Conservative Home

« Conservatives on the Couch: Ten Reasons Not to Go into Politics | Main | Donal Blaney: Expand the leadership »

Constance Compton: The Party of foreign policy competence

Constance has a strong interest in foreign affairs and the transatlantic relationship.

As has been noted already on ConservativeHome, the full text of David Cameron’s speech this week commemorating the fifth anniversary of 9/11 was subtler and more balanced than the media coverage it received. But a team which gives message and PR the priority that Cameron’s does could not plausibly feign surprise that calling for a policy of 'patience and humility’ in preference to an existing policy that is ‘slavish’ and ‘simplistic’ has been seen as more significant and revealing of the Tories’ current stance than his welcome denunciation of the crudest forms of anti-Americanism.

The speech follows the Conservatives’ decision in July to go much further than Tony Blair in criticising Israeli action in the Lebanon and Gaza – language repeated by Cameron on Monday. Again, one could plead that this decision was motivated by the purest principle, rather than the hope of tapping into an ever-growing, fashionable anti-Americanism. But the decision to emphasise the stance in a Sunday Telegraph article as a divergence from US foreign policy, rather than diplomatically bury the fact, would suggest otherwise.

Press coverage has suggested that these statements could mark a radical departure from the party's recent history, but in fact it is most characteristic of the very period, under Michael Howard, from which David Cameron has been keenest to distance the Conservative Party.

Under Howard, the Conservatives' previously consistent stance on Iraq, and the party's ability to boast that its votes in the Commons had made the difference in allowing the Iraq War to be prosecuted by British forces, was squandered with opportunistic statements and u-turns that reflected opinion poll judgements that were naturally ephemeral in a rapidly changing situation such as Iraq after March 2003. It hardly seems unreasonable to say after the 2005 election that the electoral benefits of this approach are invisible - or negative. It is not a happy precedent, and its electoral failure offers a cautionary tale now for the party, when it finds itself tempted to repeat the experiment.

Daniel Hannan has frequently noted that objections to 'populism' are usually just another way of objecting to democracy. But the charge of populism hurled by a Guardian journalist at politicians who suggest a tough approach to law and order or asylum is one thing. Quite another is the populism that expresses itself in an attitude to foreign affairs that reflects less the international realities of Britain's place in the world, national interest and duties to its allies than an impotent irritation at the behaviour of others, such as America and Israel.

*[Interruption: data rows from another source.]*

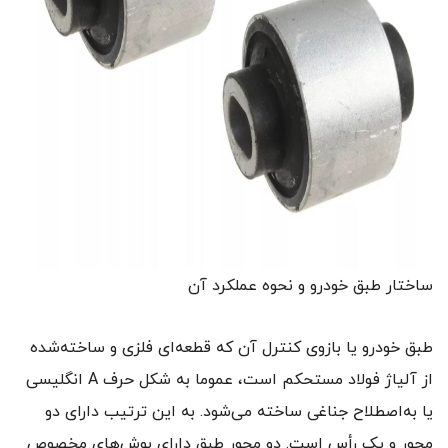
ساختار طبق خودرو و نحوه عملکرد آن
طبق خودرو یا بازوی کنترل آن که قطعه‌ای فلزی و ساخته‌شده
از آلیاژ فولاد مستحکم است، عموما به شکل حرف A انگلیسی
یا به‌اصطلاح جناغی ساخته می‌شود. به این ترتیب دارای دو
محور و یک رأس است. دو محور طبق دارای بوش‌های مخصوص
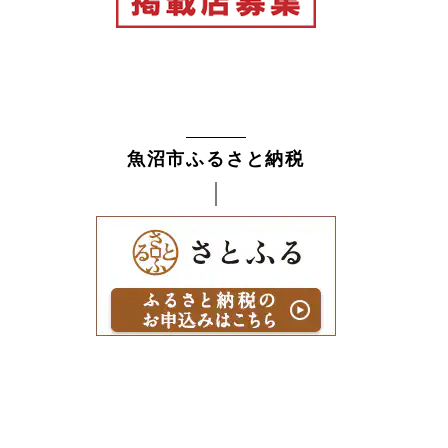
魚沼市ふるさと納税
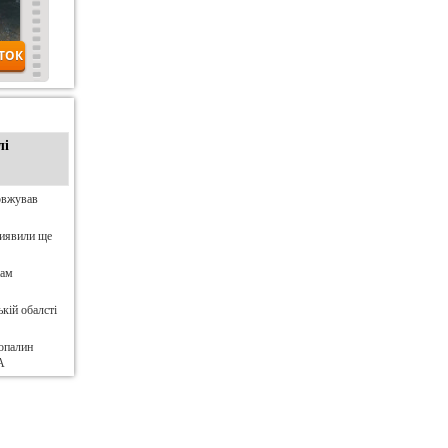
лі
овжував
виявили ще
нам
кій обалсті
опалин
А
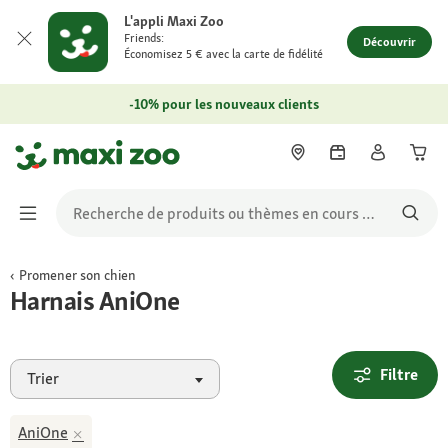
L'appli Maxi Zoo
Friends:
Découvrir
Économisez 5 € avec la carte de fidélité
-10% pour les nouveaux clients
Promener son chien
Harnais AniOne
Filtre
Trier
AniOne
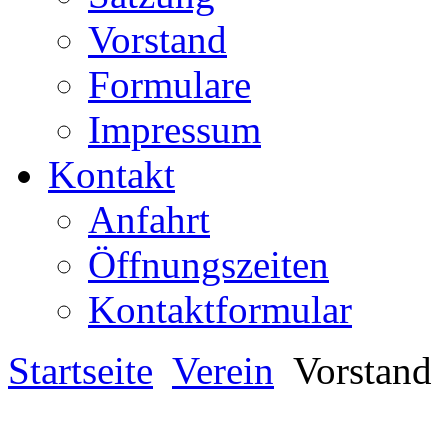
Vorstand
Formulare
Impressum
Kontakt
Anfahrt
Öffnungszeiten
Kontaktformular
Startseite
Verein
Vorstand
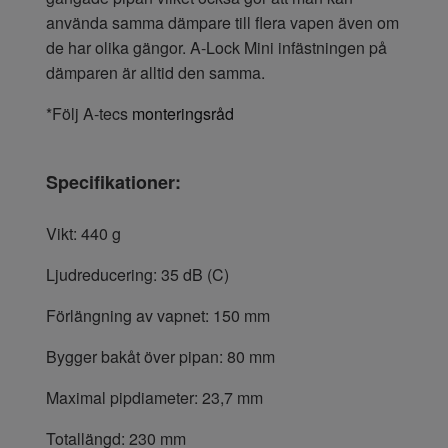
använda samma dämpare till flera vapen även om
de har olika gängor. A-Lock Mini infästningen på
dämparen är alltid den samma.
*Följ A-tecs
monteringsråd
Specifikationer:
Vikt: 440 g
Ljudreducering: 35 dB (C)
Förlängning av vapnet: 150 mm
Bygger bakåt över pipan: 80 mm
Maximal pipdiameter: 23,7 mm
Totallängd: 230 mm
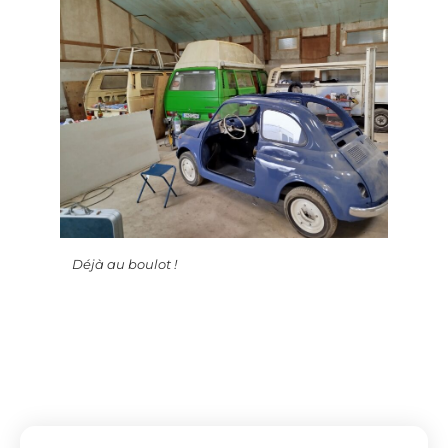
Déjà au boulot !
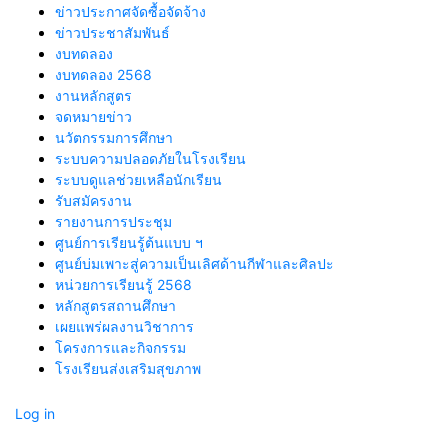
ข่าวประกาศจัดซื้อจัดจ้าง
ข่าวประชาสัมพันธ์
งบทดลอง
งบทดลอง 2568
งานหลักสูตร
จดหมายข่าว
นวัตกรรมการศึกษา
ระบบความปลอดภัยในโรงเรียน
ระบบดูแลช่วยเหลือนักเรียน
รับสมัครงาน
รายงานการประชุม
ศูนย์การเรียนรู้ต้นแบบ ฯ
ศูนย์บ่มเพาะสู่ความเป็นเลิศด้านกีฬาและศิลปะ
หน่วยการเรียนรู้ 2568
หลักสูตรสถานศึกษา
เผยแพร่ผลงานวิชาการ
โครงการและกิจกรรม
โรงเรียนส่งเสริมสุขภาพ
Log in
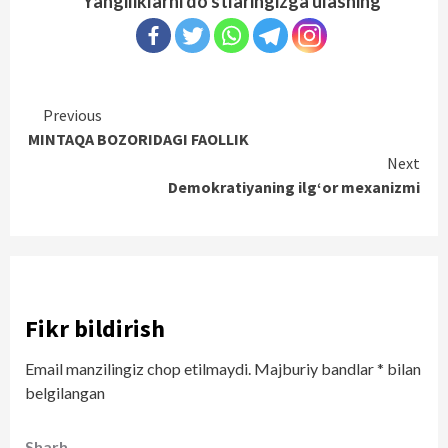
Yangiliklarni do'stlaringizga ulashing
Continue
Previous
MINTAQA BOZORIDAGI FAOLLIK
Reading
Next
Demokratiyaning ilg‘or mexanizmi
Fikr bildirish
Email manzilingiz chop etilmaydi.
Majburiy bandlar
*
bilan
belgilangan
Sharh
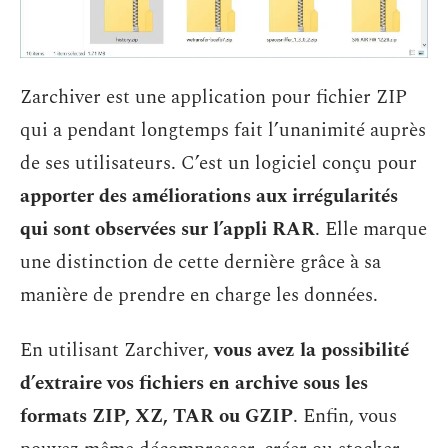
Zarchiver est une application pour fichier ZIP
qui a pendant longtemps fait l’unanimité auprès
de ses utilisateurs. C’est un logiciel conçu pour
apporter des améliorations aux irrégularités
qui sont observées sur l’appli RAR
. Elle marque
une distinction de cette dernière grâce à sa
manière de prendre en charge les données.
En utilisant Zarchiver,
vous avez la possibilité
d’extraire vos fichiers en archive sous les
formats ZIP, XZ, TAR ou GZIP
. Enfin, vous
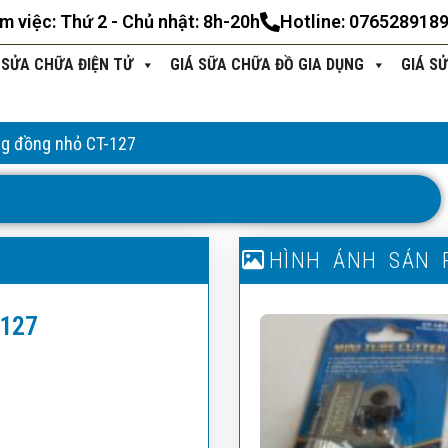
àm việc: Thứ 2 - Chủ nhật: 8h-20h
Hotline: 076528918
 SỬA CHỮA ĐIỆN TỬ
GIÁ SỮA CHỮA ĐỒ GIA DỤNG
GIÁ S
ng đồng nhỏ CT-127
T
H
Ô
N
G
T
I
N
S
Ả
N
P
H
H
Ì
N
Ẩ
H
M
Ả
N
H
S
Ả
N
-127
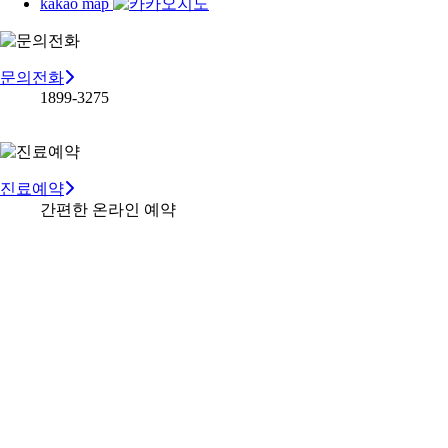
kakao map
문의전화
1899-3275
진료예약
간편한 온라인 예약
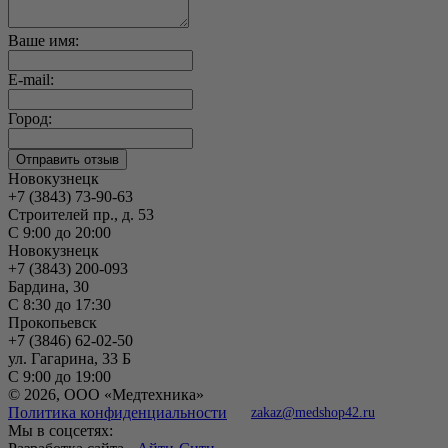
Ваше имя:
E-mail:
Город:
Новокузнецк
+7 (3843) 73-90-63
Строителей пр., д. 53
С 9:00 до 20:00
Новокузнецк
+7 (3843) 200-093
Бардина, 30
С 8:30 до 17:30
Прокопьевск
+7 (3846) 62-02-50
ул. Гагарина, 33 Б
С 9:00 до 19:00
© 2026, ООО «Медтехника»
Политика конфиденциальности
zakaz@medshop42.ru
Мы в соцсетях:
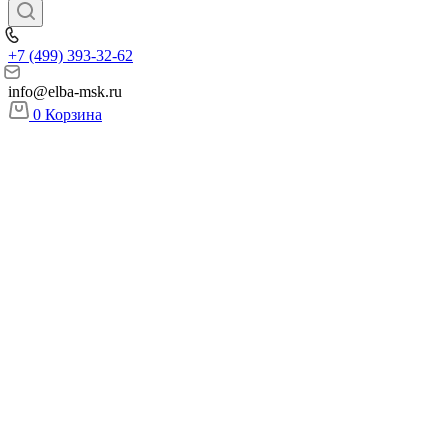
+7 (499) 393-32-62
info@elba-msk.ru
0
Корзина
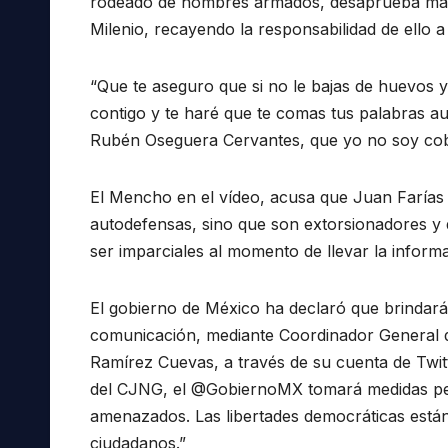
rodeado de hombres armados, desaprueba mane
Milenio, recayendo la responsabilidad de ello a 
“Que te aseguro que si no le bajas de huevos 
contigo y te haré que te comas tus palabras 
Rubén Oseguera Cervantes, que yo no soy cobra
El Mencho en el vídeo, acusa que Juan Farías 
autodefensas, sino que son extorsionadores y 
ser imparciales al momento de llevar la inform
El gobierno de México ha declaró que brindará
comunicación, mediante Coordinador General d
Ramírez Cuevas, a través de su cuenta de Twit
del CJNG, el @GobiernoMX tomará medidas pert
amenazados. Las libertades democráticas están
ciudadanos.”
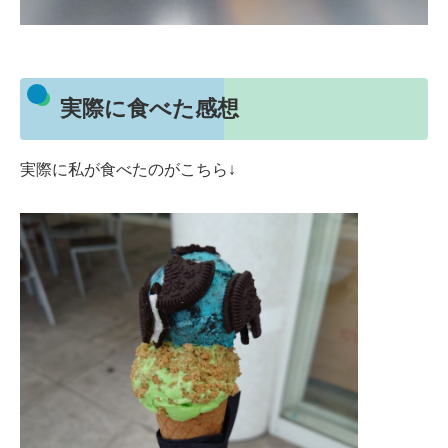
実際に食べた感想
実際に私が食べたのがこちら↓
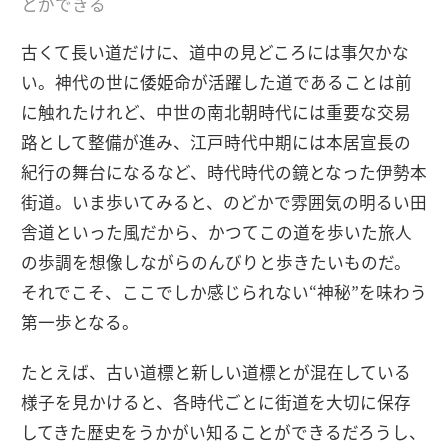
とができる
古くて長い道だけに、道中の見どころには事欠かな
い。神代の世に倭姫命が活躍した道であることは前
に触れたけれど、中世の南北朝時代には重要な交易
路として整備が進み、江戸時代中期には本居宣長の
紀行の舞台になるなど、時代時代の鏡となった伊勢本
街道。いま歩いてみると、のどかで雰囲気の明るい田
舎道といった風だから、かつてこの道を歩いた旅人
の歩調を想像しながらのんびりと歩きたいものだ。
それでこそ、ここでしか感じられない“神秘”を味わう
第一歩となる。
たとえば、古い道標と新しい道標とが混在している
様子を見かけると、各時代ごとに街道を大切に保存
してきた歴史をうかがい知ることができるだろうし、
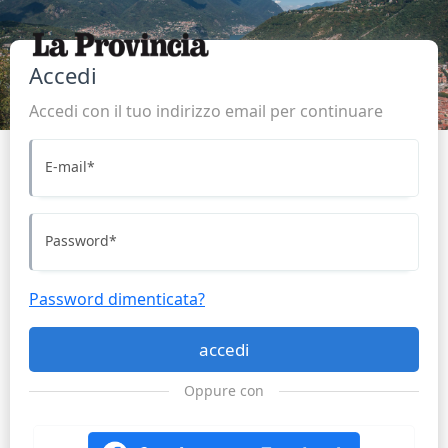
Accedi
Accedi con il tuo indirizzo email per continuare
E-mail
*
Password
*
Password dimenticata?
accedi
Oppure con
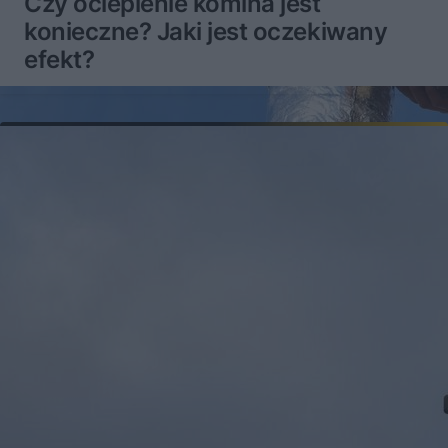
Czy ocieplenie komina jest
konieczne? Jaki jest oczekiwany
efekt?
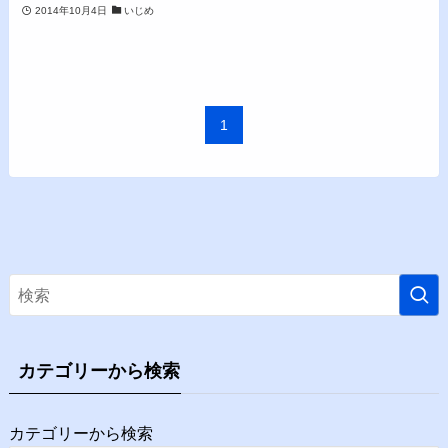
2014年10月4日
いじめ
1
カテゴリーから検索
カテゴリーから検索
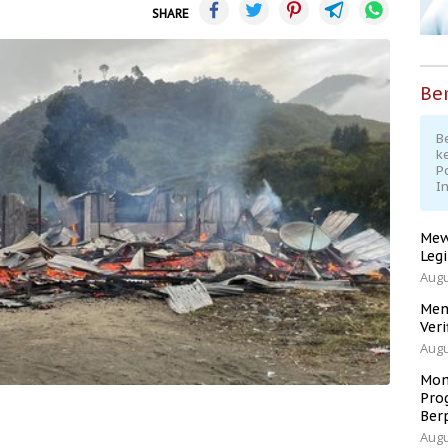
SHARE
Ber
Be
k
P
I
Mew
Leg
Augu
Men
Veri
Augu
Mom
Pro
Ber
Augu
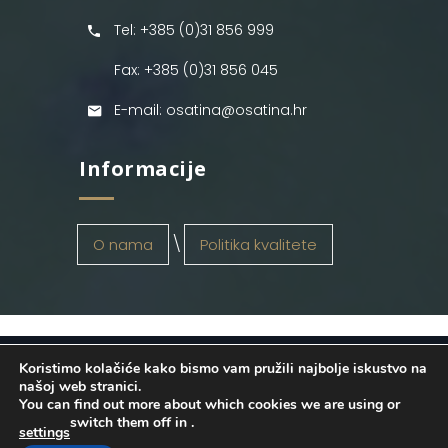
Tel: +385 (0)31 856 999
Fax: +385 (0)31 856 045
E-mail: osatina@osatina.hr
Informacije
O nama
Politika kvalitete
Koristimo kolačiće kako bismo vam pružili najbolje iskustvo na
OSATINA GRUPA d.o.o.
2026
. Configured
našoj web stranici.
You can find out more about which cookies we are using or
by
INFOS Osijek
. Sva prava pridržana.
switch them off in
.
settings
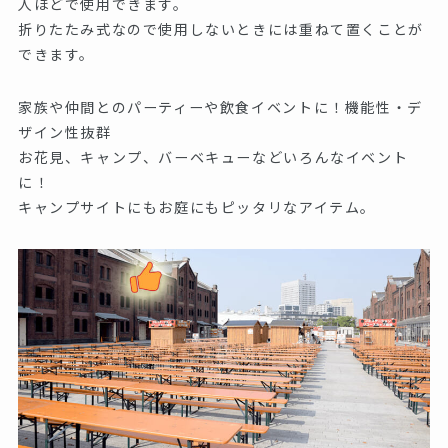
人ほどで使用できます。
折りたたみ式なので使用しないときには重ねて置くことが
できます。
家族や仲間とのパーティーや飲食イベントに！機能性・デ
ザイン性抜群
お花見、キャンプ、バーベキューなどいろんなイベント
に！
キャンプサイトにもお庭にもピッタリなアイテム。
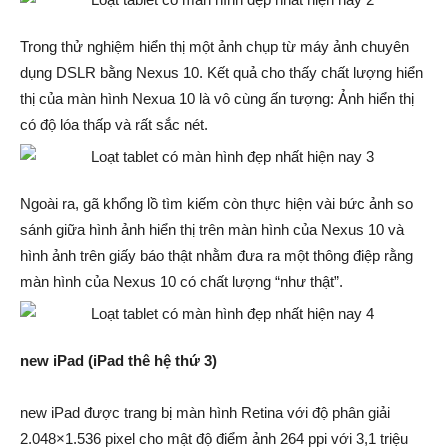
Trong thử nghiệm hiển thị một ảnh chụp từ máy ảnh chuyên
dụng DSLR bằng Nexus 10. Kết quả cho thấy chất lượng hiển
thị của màn hình Nexua 10 là vô cùng ấn tượng: Ảnh hiển thị
có độ lóa thấp và rất sắc nét.
Ngoài ra, gã khổng lồ tìm kiếm còn thực hiện vài bức ảnh so
sánh giữa hình ảnh hiển thị trên màn hình của Nexus 10 và
hình ảnh trên giấy báo thật nhằm đưa ra một thông điệp rằng
màn hình của Nexus 10 có chất lượng “như thật”.
new iPad (iPad thê hệ thứ 3)
new iPad được trang bị màn hình Retina với độ phân giải
2.048×1.536 pixel cho mật độ điểm ảnh 264 ppi với 3,1 triệu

The difference is this: at election time, the first sort of populism is actually popular. The criminological evidence is now entirely aligned with common sense on the question of whether prison works: you have to be living on the moon to doubt that it does. And politicians can restrict immigration to levels consistent with good community relations and social stability. Parties which ignore these facts do not fare well with voters, and closing the gap with the Conservatives on these issues was an essential but oft-forgotten part of building New Labour’s credibility.

But the populism that expresses itself by objecting to the tough measures a country's allies take internationally, and by trendy anti-Americanism, ultimately works against the credibility of the politician uttering them. Many people find comfort even in the consistently anti-American rhetoric of George Galloway, Tony Benn or Menzies Campbell, but in choosing a government, voters always prefer a tough, realistic approach to the world and the international challenges Britain faces.

That Britain exists in a globalised world where threats originating in the Middle East can detonate on tube stations in the East End is not an observation confined to foreign policy wonks, but a reality obvious to everyone. While voters are rightly unwilling to accept the idea that they can’t have what they want in mostly domestic areas such as law and order, they instinctively understand in foreign policy the need for politicians to work with allies, to build and retain international credibility, and to act like statesmen - even if this gets in the way of those voters’ gut preferences. Populist appeals to these gut preferences come at a huge cost if the result is alienating traditional allies of Britain whose favour will provide voters the reassurance they need that the country’s national interests and security can be trusted in that party’s hands. They also amount to a very risky manoeuvre from a Tory Party that has already taken a softer line than Labour on domestic anti-terror measures ranging from identity cards to the internment of terror suspects.

The obvious counterpart to the decision to leave the European People’s Party (eventually) comes in stressing links beyond the European Union, most of all with the English-speaking world. By matching it instead with rhetoric likely to alienate much closer allies than Britain has in Europe, the Conservatives put at risk an essential component of electoral success in the post-9/11, post-7/7 world: being seen once again as the party of foreign policy competence.